Mesa (master): freedreno/ir3/cp: extract valid_flags

GitLab Mirror gitlab-mirror at kemper.freedesktop.org
Tue Jun 16 21:14:02 UTC 2020


Module: Mesa
Branch: master
Commit: a60d48a863d8e9d459562b874c463cd798f47a87
URL:    http://cgit.freedesktop.org/mesa/mesa/commit/?id=a60d48a863d8e9d459562b874c463cd798f47a87

Author: Rob Clark <robdclark at chromium.org>
Date:   Thu May 14 09:31:32 2020 -0700

freedreno/ir3/cp: extract valid_flags

We'll also need this in the postsched-cp pass.

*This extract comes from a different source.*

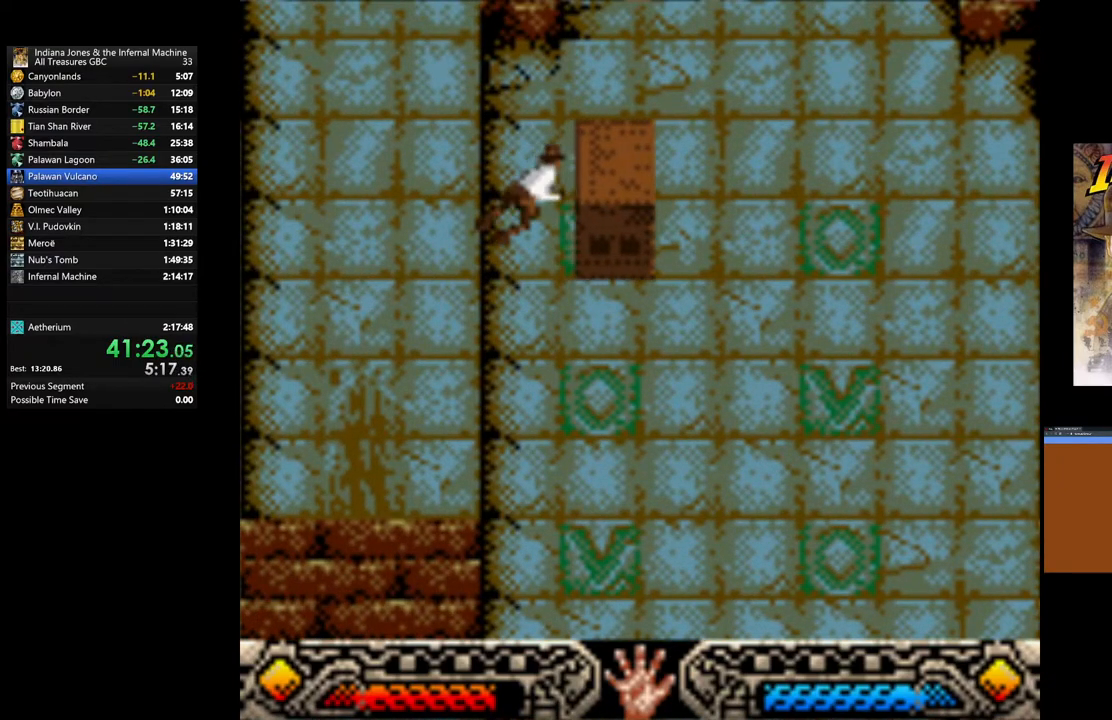
{"buttons": ["A"], "left_stick": "right", "right_stick": "center", "events": []}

Signed-off-by: Rob Clark <robdclark at chromium.org>
Part-of: <https://gitlab.freedesktop.org/mesa/mesa/-/merge_requests/5280>

---

 src/freedreno/ir3/ir3.c    | 170 ++++++++++++++++++++++++++++++++++++++++++
 src/freedreno/ir3/ir3.h    |   2 +
 src/freedreno/ir3/ir3_cp.c | 180 ++-------------------------------------------
 3 files changed, 178 insertions(+), 174 deletions(-)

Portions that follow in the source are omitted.